Similarly, Silhouettes coefficient is conducted for dataset with unknown ground truth labels to evaluate model performance. The Silhouettes score s is simply computed [18] by \(s = \frac{b-a}{max(a,b)}\), where: a is mean distance of a specific data point and other data points in same cluster, b is mean distance of a specific data point and other data points in neighboring clusters. Obviously, Silhouettes coefficient must belong to range \([-1,1]\). When the score s is closer to 1, it means the clusters are well defined; otherwise, the clustering is incorrect. When the score s however equals to zero, it indicates that clusters might be overlapping [18].

Table 1. Clustering results of real world electricity data set.
Fig. 5.
figure 5

Plots of k-means++ results (Color figure online)

4.3 Results and Comparisons

In Table 1, it shows that the outperforming algorithm is k-means++ with k = 2. In fact, its computing speed is shorter than others while the Silhouettes score is also double higher than other methods. In general, k-means++ with \( k=2 \) gains better results even though its Calinski-Harabaz score is lower approximately 13 points than k-means++ with \(k=4\).

On the other hand, Affinity Propagation estimated automatically the number of clusters k shows lowest performance with lowest scores in Calinski-Harabaz and Silhouettes. The classical k-means by choosing random centers furthermore has lower score of Calinski-Harabaz (253.400) and Silhouettes (0.356) compared to the average scores of k-means++ (\( \bar{CH} = 302.946\) and \( \bar{S} = 0.612 \)). In this study, we also attempt to test the computation time between k-means++ and Mini-batch k-means proposed by [20]. As shown in Table 1, by choosing the same \(k=4\) for both k-means++ and Mini-batch k-means, the computation time of Mini-batch k-means performed better than k-means++. However, when comparing between k-means++ with \(k=2\) and Mini-batch k-means, both of them have the same computation time \(t=0.02s\) (Table 1).

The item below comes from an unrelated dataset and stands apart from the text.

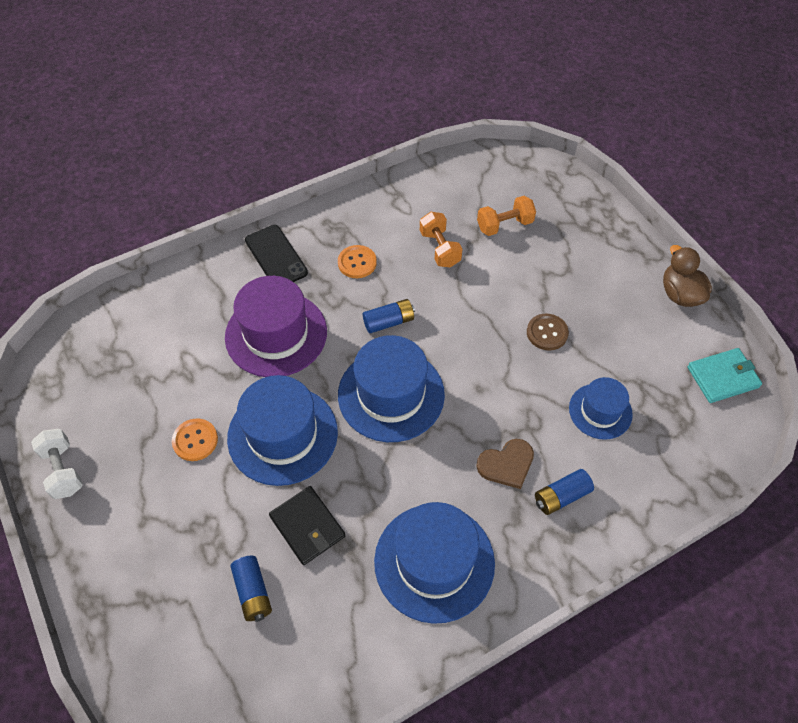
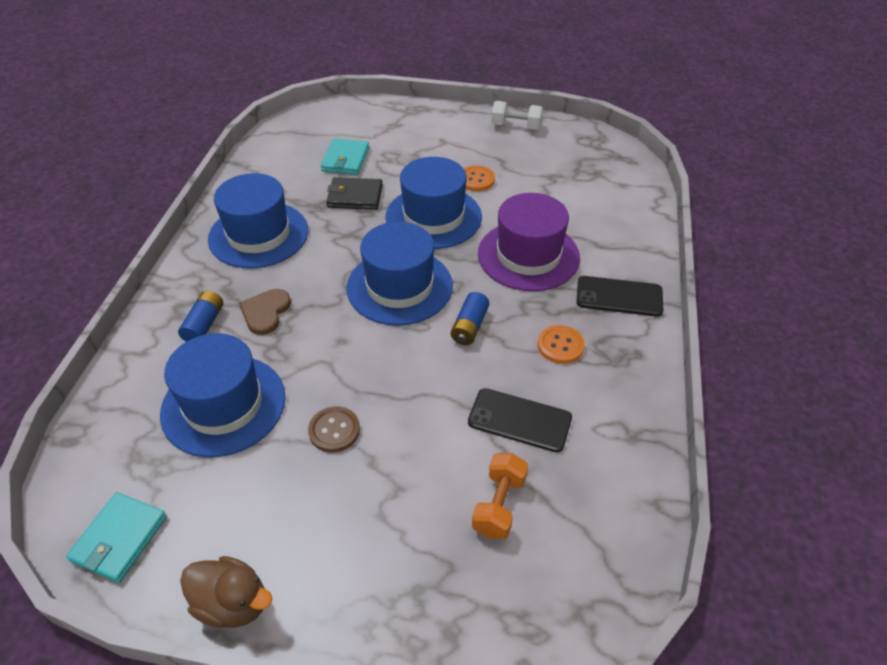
camera: 130 degrees right, 10 degrees down
(253, 592) = (345, 159): blue battery -> turquoise wallet
(440, 248) = (519, 420): orange dumbbell -> black phone
(600, 411) = (223, 405): blue hat -> blue hat, size x1.72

Furthermore, by plotting centroids set of each cluster by time-series features, we can visibly recognize that the major difference in distance and pattern between clusters. As shown in Fig. 5, the two clusters in 5(a) are well separated with the average of centroids in the first cluster (orange line) that is double higher than another cluster (blue line). However, when choosing \(k=3\) in 5(b), the second and third clusters represented respectively by green line and blue line are very close in distance in spite of their slightly different patterns. On the other hand, 5(c) demonstrates the overlap between four clusters. It can be concluded that k-means++ with \(k=2\) has provided outperforming results others in this study.

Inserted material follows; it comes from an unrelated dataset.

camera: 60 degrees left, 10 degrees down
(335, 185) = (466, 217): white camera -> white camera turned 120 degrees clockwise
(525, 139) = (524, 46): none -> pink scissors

5 Discussion and Conclusion

The common challenge in time-series clustering problem is how to handle data with unequal length to improve the accuracy of the model [17]. Accordingly, there are many improved algorithms proposed in the literature such as k-Shape for shape-based clustering to replace classic clustering methods based on distance measurement [15], k-means with soft constraint (KSC) in [21] without requiring imputation for missing values, and KSC-OI algorithm proposed by [14] for the improvement of KSC. However, there is lack of practical proofs in these clustering algorithms.

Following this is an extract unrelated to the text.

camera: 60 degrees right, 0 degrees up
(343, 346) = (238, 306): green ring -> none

Our current study might involve some limitations relevant to data bias due to imputation process for missing values and fill-in method for NaN values in data collection. However, the research project has been successfully implemented to segment consumption dataset provided by the Australian electricity retailer. The experiment has shown the significant performance of k-means++ in time-computing cost and the quality of clustering groups compared to other methods like classical k-means, Mini-batch k-means, and affinity propagation for generating optimal number of clusters within itself. Furthermore, it has been proved that selecting the number of clusters k might also impact the quality of clusters. For example, applying k-means++ with \(k=2\) obtained better results in our study. For our further research, we aim to design an appropriated algorithm to handle missing values as well as unequal time-series length based on current dataset in order to improve the accuracy of clustering model.